HIV is a virus that attacks the immune system and weakens your ability to fight infections and disease. It is most commonly caught by having sex without a condom. It can also be passed on by sharing infected needles and other injecting equipment, and from an HIV-positive mother to her child during pregnancy, birth and breastfeeding.
HIV stands for human immunodeficiency virus. The virus attacks the immune system and weakens your ability to fight infections and disease. There is no cure for HIV, but there are treatments to enable most people infected to live a long and healthy life.
AIDS is the final stage of HIV infection when your body can no longer fight life-threatening infections. With early diagnosis and effective treatment, most people with HIV will not go on to develop AIDS.

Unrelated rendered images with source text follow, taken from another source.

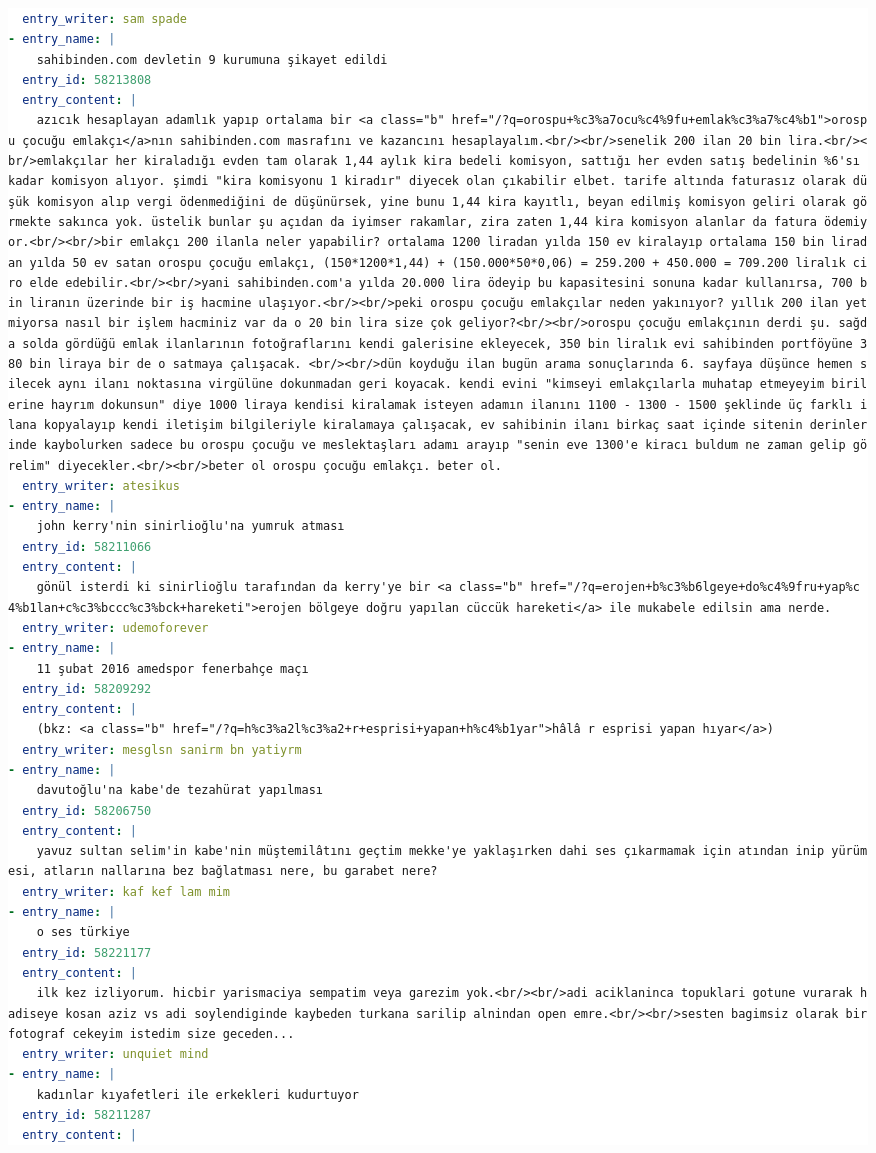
 ```yaml
  entry_writer: sam spade
- entry_name: |
    sahibinden.com devletin 9 kurumuna şikayet edildi
  entry_id: 58213808
  entry_content: |
    azıcık hesaplayan adamlık yapıp ortalama bir <a class="b" href="/?q=orospu+%c3%a7ocu%c4%9fu+emlak%c3%a7%c4%b1">orospu çocuğu emlakçı</a>nın sahibinden.com masrafını ve kazancını hesaplayalım.<br/><br/>senelik 200 ilan 20 bin lira.<br/><br/>emlakçılar her kiraladığı evden tam olarak 1,44 aylık kira bedeli komisyon, sattığı her evden satış bedelinin %6'sı kadar komisyon alıyor. şimdi "kira komisyonu 1 kiradır" diyecek olan çıkabilir elbet. tarife altında faturasız olarak düşük komisyon alıp vergi ödenmediğini de düşünürsek, yine bunu 1,44 kira kayıtlı, beyan edilmiş komisyon geliri olarak görmekte sakınca yok. üstelik bunlar şu açıdan da iyimser rakamlar, zira zaten 1,44 kira komisyon alanlar da fatura ödemiyor.<br/><br/>bir emlakçı 200 ilanla neler yapabilir? ortalama 1200 liradan yılda 150 ev kiralayıp ortalama 150 bin liradan yılda 50 ev satan orospu çocuğu emlakçı, (150*1200*1,44) + (150.000*50*0,06) = 259.200 + 450.000 = 709.200 liralık ciro elde edebilir.<br/><br/>yani sahibinden.com'a yılda 20.000 lira ödeyip bu kapasitesini sonuna kadar kullanırsa, 700 bin liranın üzerinde bir iş hacmine ulaşıyor.<br/><br/>peki orospu çocuğu emlakçılar neden yakınıyor? yıllık 200 ilan yetmiyorsa nasıl bir işlem hacminiz var da o 20 bin lira size çok geliyor?<br/><br/>orospu çocuğu emlakçının derdi şu. sağda solda gördüğü emlak ilanlarının fotoğraflarını kendi galerisine ekleyecek, 350 bin liralık evi sahibinden portföyüne 380 bin liraya bir de o satmaya çalışacak. <br/><br/>dün koyduğu ilan bugün arama sonuçlarında 6. sayfaya düşünce hemen silecek aynı ilanı noktasına virgülüne dokunmadan geri koyacak. kendi evini "kimseyi emlakçılarla muhatap etmeyeyim birilerine hayrım dokunsun" diye 1000 liraya kendisi kiralamak isteyen adamın ilanını 1100 - 1300 - 1500 şeklinde üç farklı ilana kopyalayıp kendi iletişim bilgileriyle kiralamaya çalışacak, ev sahibinin ilanı birkaç saat içinde sitenin derinlerinde kaybolurken sadece bu orospu çocuğu ve meslektaşları adamı arayıp "senin eve 1300'e kiracı buldum ne zaman gelip görelim" diyecekler.<br/><br/>beter ol orospu çocuğu emlakçı. beter ol.
  entry_writer: atesikus
- entry_name: |
    john kerry'nin sinirlioğlu'na yumruk atması
  entry_id: 58211066
  entry_content: |
    gönül isterdi ki sinirlioğlu tarafından da kerry'ye bir <a class="b" href="/?q=erojen+b%c3%b6lgeye+do%c4%9fru+yap%c4%b1lan+c%c3%bccc%c3%bck+hareketi">erojen bölgeye doğru yapılan cüccük hareketi</a> ile mukabele edilsin ama nerde.
  entry_writer: udemoforever
- entry_name: |
    11 şubat 2016 amedspor fenerbahçe maçı
  entry_id: 58209292
  entry_content: |
    (bkz: <a class="b" href="/?q=h%c3%a2l%c3%a2+r+esprisi+yapan+h%c4%b1yar">hâlâ r esprisi yapan hıyar</a>)
  entry_writer: mesglsn sanirm bn yatiyrm
- entry_name: |
    davutoğlu'na kabe'de tezahürat yapılması
  entry_id: 58206750
  entry_content: |
    yavuz sultan selim'in kabe'nin müştemilâtını geçtim mekke'ye yaklaşırken dahi ses çıkarmamak için atından inip yürümesi, atların nallarına bez bağlatması nere, bu garabet nere?
  entry_writer: kaf kef lam mim
- entry_name: |
    o ses türkiye
  entry_id: 58221177
  entry_content: |
    ilk kez izliyorum. hicbir yarismaciya sempatim veya garezim yok.<br/><br/>adi aciklaninca topuklari gotune vurarak hadiseye kosan aziz vs adi soylendiginde kaybeden turkana sarilip alnindan open emre.<br/><br/>sesten bagimsiz olarak bir fotograf cekeyim istedim size geceden...
  entry_writer: unquiet mind
- entry_name: |
    kadınlar kıyafetleri ile erkekleri kudurtuyor
  entry_id: 58211287
  entry_content: |
```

Short pulse anti retroviral therapy at HIV seroconversion
Short pulse anti retroviral therapy at HIV seroconversion (SPARTAC) is the largest randomised control trial ever undertaken in recent HIV infection. The study ran between 2003 and 2011 across eight countries. The aim of SPARTAC was to examine whether treating people recently infected with HIV with anti-HIV drugs for a short period of time could slow down the damage caused by HIV to the immune system and consequently delay the need to start long-term treatment.
HPTN 071 PopART
Population Effects of Antiretroviral Therapy to Reduce HIV Transmission (PopART) is a research study that will determine the impact of a package of HIV prevention interventions on community-level HIV incidence. These prevention interventions include universal household voluntary HIV counseling and testing, linkage of HIV infected individuals to care and early initiation of antiretroviral therapy (ART) for all those testing HIV-positive.